As it stands now, I have one machine which is storage/home server and workstation running FreeBSD. I work from home 100% of the time (well, with the occasional trip to get all the devs in one room for a week). A few factors are coming together here to make me question the viability of FreeBSD going forward for my desktop needs.


I'm being moved to Denver (yay!) where we have a new office. I'll be splitting my time (probably 3 days at home, 2 in the office)
The office IT setup is hotel-like: standard laptop and docking station (Dell Inspiron E6420).
I'm getting into Twilio/OpenVBX development.
I hope to have time to work on some Android stuff (not a large issue at this juncture).

I get my new company-issued laptop tomorrow, and I'm seriously considering whether or not I will hinder myself by using FreeBSD. I plan to have a 2nd docking station at home and reduce my current desktop to a home server (lower power CPU/mobo, smaller chassis).

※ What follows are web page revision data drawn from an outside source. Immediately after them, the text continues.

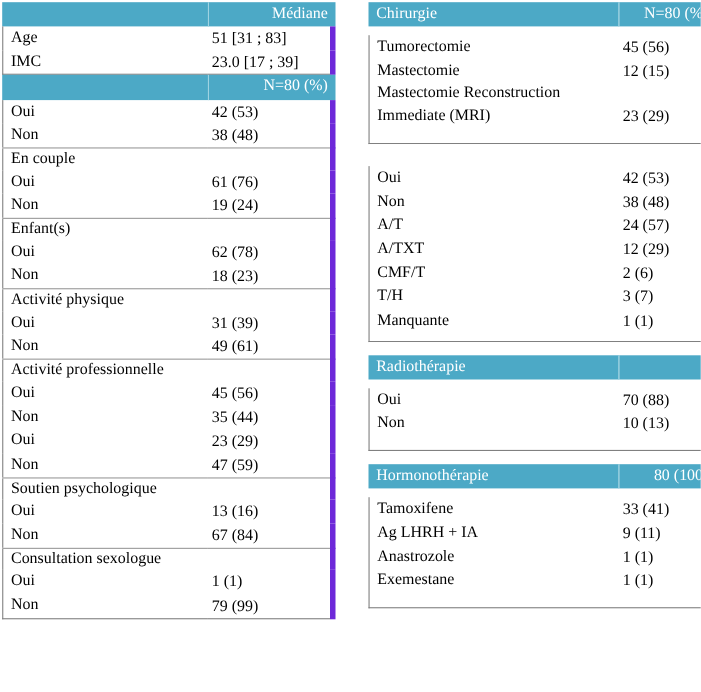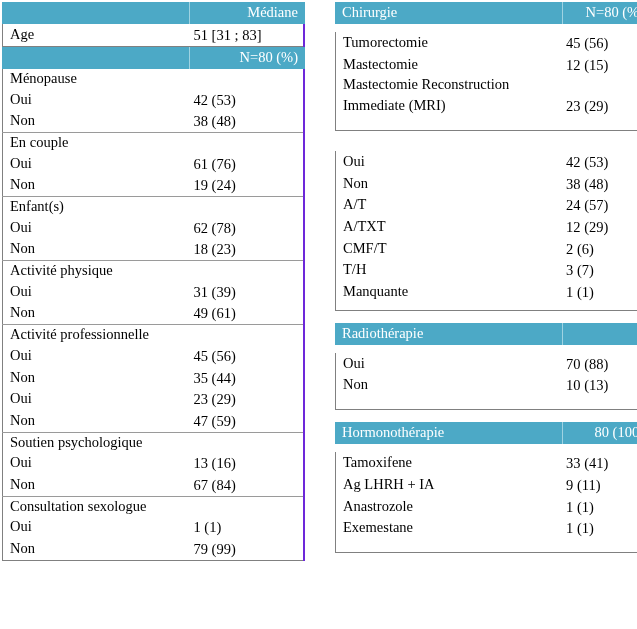--- a/index.html
+++ b/index.html
@@ -78,21 +78,21 @@
   }
   tr.spacer-big td {
     height: 13px;
     padding: 0;
     border: none;
   }
 
   
   .frame-left {
     border-left: 1px solid #808080;
-    border-right: 2px solid #6d28d9;
+    border-right: 5px solid #6d28d9;
     border-bottom: 1px solid #808080;
   }
 
   .rt-block {
     border: 1px solid #808080;
     border-top: none;
     margin-top: 8px;
   }
   .rt-gap { height: 12px; background: #ffffff; }
 </style>
@@ -119,20 +119,24 @@
     <table class="tbl frame-left">
       <colgroup>
           <col style="width:62%">
           <col style="width:38%">
         </colgroup>
       <tbody>
         <tr>
           <td class="lbl">Age</td>
           <td class="val">51 [31 ; 83]</td>
         </tr>
+        <tr>
+          <td class="lbl">IMC</td>
+          <td class="val">23.0 [17 ; 39]</td>
+        </tr>
       </tbody>
     </table>
 
     <table class="tbl">
       <colgroup>
           <col style="width:62%">
           <col style="width:38%">
         </colgroup>
       <tbody>
         <tr class="hdr">
@@ -142,24 +146,20 @@
       </tbody>
     </table>
 
     <table class="tbl frame-left">
       <colgroup>
           <col style="width:62%">
           <col style="width:38%">
         </colgroup>
       <tbody>
 
-        <tr>
-          <td class="lbl">Ménopause</td>
-          <td class="val"></td>
-        </tr>
         <tr>
           <td class="lbl">Oui</td>
           <td class="val">42 (53)</td>
         </tr>
         <tr>
           <td class="lbl">Non</td>
           <td class="val">38 (48)</td>
         </tr>
 
         <tr class="grp-top">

FINALLY, on to the issues I'm facing (8.2-STABLE w/ up to date ports, for the record):


Twilio client does not work in FreeBSD. I have Flash working, and sound works with it. When accessing the Twilio client from Linux/Windows, a Flash popup asks for permission to use the mic. No such popup is shown under FreeBSD (chromium or FF).
The Google voice and video browser plugin does not work. I highly doubt Google will resolve this, as they don't like us BSD users.  The main use I have for this is taking/making calls via Google Voice from my machine. They won't ring inbound calls for any clients signed into Google Talk other than the browser, afaik (gajim doesn't work because Google is still using a hacked-up jingle, and I haven't tried pidgin in ~3-4 months).
Minor/Resolvable issues: bsdroid seems abandoned. I'm sure this could be made to work given some time and effort. Ekiga doesn't work for me at all - could be my config, Ekiga or the port. Again, that's resolvable if I throw some time at it. Bluetooth headsets are not supported in FreeBSD. Not sure if this is currently being worked on - not a biggie, as the laptop will have a built-in mic (which should work more fluidly (and with OSSv4) than my current USB mic).

There are other things that may not work which I will only know about once I get the hardware, but most of those aren't related to multimedia.

Does anyone have any insight to either of the first 2? Workarounds, solutions, etc. all welcome. Cheers!


----------